[Items from a dataset]
○ ○ ○ ○ ○ ○ ○
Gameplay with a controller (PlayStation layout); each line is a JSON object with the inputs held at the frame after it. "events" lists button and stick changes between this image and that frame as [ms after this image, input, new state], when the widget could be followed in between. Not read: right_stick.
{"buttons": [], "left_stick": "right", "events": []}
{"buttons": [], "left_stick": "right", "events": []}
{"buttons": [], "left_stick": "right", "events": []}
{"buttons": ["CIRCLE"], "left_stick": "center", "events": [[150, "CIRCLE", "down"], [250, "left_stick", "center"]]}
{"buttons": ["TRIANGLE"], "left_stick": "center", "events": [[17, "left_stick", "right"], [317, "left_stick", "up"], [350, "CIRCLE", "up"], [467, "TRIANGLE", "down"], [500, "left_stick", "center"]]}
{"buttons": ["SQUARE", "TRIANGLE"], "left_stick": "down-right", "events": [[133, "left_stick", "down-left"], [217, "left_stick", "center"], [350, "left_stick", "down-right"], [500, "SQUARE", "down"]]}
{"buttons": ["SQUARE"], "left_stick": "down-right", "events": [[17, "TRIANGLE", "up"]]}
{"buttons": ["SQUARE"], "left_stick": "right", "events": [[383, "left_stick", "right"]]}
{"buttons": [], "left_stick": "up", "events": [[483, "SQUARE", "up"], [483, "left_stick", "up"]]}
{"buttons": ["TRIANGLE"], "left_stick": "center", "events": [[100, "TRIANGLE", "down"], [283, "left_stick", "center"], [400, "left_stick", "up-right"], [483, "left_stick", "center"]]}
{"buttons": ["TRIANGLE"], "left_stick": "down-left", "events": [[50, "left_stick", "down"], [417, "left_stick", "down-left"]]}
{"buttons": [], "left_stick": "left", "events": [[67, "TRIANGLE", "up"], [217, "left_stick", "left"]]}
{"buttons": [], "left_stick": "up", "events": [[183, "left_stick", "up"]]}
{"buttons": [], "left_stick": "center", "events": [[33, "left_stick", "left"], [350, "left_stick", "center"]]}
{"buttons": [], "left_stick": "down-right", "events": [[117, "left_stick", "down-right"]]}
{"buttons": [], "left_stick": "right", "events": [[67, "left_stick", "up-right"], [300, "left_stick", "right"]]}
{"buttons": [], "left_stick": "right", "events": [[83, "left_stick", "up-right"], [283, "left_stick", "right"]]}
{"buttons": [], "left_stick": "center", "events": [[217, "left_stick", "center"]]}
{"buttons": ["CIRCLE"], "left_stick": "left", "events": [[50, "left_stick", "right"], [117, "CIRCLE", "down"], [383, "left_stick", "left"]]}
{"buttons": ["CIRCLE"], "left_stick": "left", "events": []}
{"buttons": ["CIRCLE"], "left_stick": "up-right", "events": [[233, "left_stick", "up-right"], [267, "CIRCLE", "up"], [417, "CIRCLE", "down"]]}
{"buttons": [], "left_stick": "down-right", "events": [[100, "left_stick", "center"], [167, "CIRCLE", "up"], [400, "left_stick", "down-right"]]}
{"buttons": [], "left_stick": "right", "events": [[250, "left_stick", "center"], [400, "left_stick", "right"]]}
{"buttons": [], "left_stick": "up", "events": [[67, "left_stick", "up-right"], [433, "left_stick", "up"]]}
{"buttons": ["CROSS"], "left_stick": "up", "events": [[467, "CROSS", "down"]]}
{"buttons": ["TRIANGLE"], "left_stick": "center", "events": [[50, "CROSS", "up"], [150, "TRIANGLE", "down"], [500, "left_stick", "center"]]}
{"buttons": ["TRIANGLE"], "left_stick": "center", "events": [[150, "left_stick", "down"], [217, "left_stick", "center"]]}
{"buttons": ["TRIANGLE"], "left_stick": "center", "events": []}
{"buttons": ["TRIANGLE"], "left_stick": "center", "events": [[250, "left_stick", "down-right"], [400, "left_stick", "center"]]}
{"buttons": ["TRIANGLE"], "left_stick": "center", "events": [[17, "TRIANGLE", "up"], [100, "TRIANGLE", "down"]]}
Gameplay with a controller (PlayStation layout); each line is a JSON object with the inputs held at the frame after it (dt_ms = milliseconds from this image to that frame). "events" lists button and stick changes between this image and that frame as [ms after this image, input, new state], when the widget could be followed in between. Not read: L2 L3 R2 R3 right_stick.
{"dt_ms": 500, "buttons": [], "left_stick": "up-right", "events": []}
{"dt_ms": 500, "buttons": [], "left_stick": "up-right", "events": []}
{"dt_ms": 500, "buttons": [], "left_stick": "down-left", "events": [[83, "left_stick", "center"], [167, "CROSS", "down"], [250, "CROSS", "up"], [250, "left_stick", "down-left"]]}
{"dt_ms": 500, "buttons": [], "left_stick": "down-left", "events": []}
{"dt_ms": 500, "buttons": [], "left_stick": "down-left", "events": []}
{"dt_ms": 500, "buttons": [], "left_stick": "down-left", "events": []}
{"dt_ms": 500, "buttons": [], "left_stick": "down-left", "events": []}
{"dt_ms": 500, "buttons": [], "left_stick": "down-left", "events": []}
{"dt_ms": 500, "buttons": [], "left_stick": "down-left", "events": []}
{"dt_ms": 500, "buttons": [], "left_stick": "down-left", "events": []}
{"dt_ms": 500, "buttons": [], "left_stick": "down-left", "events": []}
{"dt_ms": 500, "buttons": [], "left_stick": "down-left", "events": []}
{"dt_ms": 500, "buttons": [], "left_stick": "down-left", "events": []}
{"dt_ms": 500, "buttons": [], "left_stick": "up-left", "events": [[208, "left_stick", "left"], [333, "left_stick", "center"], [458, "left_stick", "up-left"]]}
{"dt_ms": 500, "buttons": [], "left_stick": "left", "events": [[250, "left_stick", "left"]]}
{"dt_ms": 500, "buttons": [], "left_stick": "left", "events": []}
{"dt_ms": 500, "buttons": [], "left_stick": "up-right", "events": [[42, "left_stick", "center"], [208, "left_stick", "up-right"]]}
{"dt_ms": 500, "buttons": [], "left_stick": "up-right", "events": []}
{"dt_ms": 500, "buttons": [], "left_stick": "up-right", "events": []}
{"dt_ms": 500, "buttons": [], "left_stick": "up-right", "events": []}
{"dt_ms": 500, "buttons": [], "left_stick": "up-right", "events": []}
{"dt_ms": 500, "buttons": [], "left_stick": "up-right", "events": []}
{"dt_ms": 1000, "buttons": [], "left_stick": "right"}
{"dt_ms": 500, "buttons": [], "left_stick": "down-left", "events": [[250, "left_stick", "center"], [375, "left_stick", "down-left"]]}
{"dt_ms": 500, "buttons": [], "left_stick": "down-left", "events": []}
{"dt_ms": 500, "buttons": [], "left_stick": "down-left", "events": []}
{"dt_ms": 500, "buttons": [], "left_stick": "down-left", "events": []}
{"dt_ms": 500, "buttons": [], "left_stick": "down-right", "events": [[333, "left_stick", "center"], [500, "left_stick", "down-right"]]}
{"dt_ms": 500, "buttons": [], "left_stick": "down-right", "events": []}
○ ○ ○ ○ ○ ○ ○
**Directions:** Pull every line containing the string "CROSS" out of the data above and copy it.

**Answer to the problem:**
{"buttons": ["CROSS"], "left_stick": "up", "events": [[467, "CROSS", "down"]]}
{"buttons": ["TRIANGLE"], "left_stick": "center", "events": [[50, "CROSS", "up"], [150, "TRIANGLE", "down"], [500, "left_stick", "center"]]}
{"dt_ms": 500, "buttons": [], "left_stick": "down-left", "events": [[83, "left_stick", "center"], [167, "CROSS", "down"], [250, "CROSS", "up"], [250, "left_stick", "down-left"]]}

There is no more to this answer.